When the social worker left, mom added a $5,000 fine for defamation through writing and banned me from using pencils. She got more creative with punishments when we couldn’t pay. My brother had to stand in the corner for an hour per $100 owed. Then it became sleeping on the floor for days matching thousands owed.
She’d make us eat only rice, one grain per dollar of debt forgiven. We got thinner as our debts grew larger. She installed locks on the fridge and bathroom that required payment to open. $2 to pee, five for a shower, 10 for anything from the kitchen.
I got creative with silence, using gestures and faces to communicate with my brother, and the few friends who understood. We developed elaborate charades for basic needs. But mom started charging for expressive movement, too. $20 for a nod, 50 for pointing, 100 for a thumbs up. She installed more cameras to catch every gesture. My brother started living like a statue, barely breathing to avoid charges.

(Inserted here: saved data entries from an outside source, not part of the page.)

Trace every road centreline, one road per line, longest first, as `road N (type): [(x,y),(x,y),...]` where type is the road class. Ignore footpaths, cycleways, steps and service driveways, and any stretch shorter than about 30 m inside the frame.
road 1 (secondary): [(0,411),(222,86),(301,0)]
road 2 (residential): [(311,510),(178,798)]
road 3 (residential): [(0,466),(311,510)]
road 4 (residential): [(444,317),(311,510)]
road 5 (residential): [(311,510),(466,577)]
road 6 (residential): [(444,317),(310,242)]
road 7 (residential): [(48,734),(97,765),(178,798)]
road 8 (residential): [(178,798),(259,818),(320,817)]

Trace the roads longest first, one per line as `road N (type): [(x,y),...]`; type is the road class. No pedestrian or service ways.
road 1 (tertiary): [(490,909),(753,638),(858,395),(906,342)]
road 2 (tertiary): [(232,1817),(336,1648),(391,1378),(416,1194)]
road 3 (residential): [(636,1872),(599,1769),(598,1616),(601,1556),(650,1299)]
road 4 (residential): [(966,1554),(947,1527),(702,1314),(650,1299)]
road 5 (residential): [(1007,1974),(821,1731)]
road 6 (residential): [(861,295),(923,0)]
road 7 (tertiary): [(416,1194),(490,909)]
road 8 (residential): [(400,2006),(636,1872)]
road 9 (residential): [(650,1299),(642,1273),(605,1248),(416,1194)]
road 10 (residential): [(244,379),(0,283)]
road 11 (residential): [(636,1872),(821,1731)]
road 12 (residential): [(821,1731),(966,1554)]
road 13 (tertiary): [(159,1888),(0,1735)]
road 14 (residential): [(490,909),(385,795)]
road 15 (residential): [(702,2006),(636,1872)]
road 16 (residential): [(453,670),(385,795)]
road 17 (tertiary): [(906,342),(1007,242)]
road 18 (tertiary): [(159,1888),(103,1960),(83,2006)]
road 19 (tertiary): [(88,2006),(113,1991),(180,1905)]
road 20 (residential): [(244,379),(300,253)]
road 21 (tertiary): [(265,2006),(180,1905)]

My coworker at the grocery store noticed I only spoke to customers in the shortest phrases possible. She found me crying in the break room after mom sent a revised bill showing I owed. She offered her couch and helped me plan. We communicated only through written notes at work.
I’d leave after my shift the day before my 18th birthday when I could access my savings account. Mom found my packed bag under the bed. She’d installed weight sensors that alerted her phone when anything changed. That night at dinner, she announced new rates, $50 per word, retroactive to birth.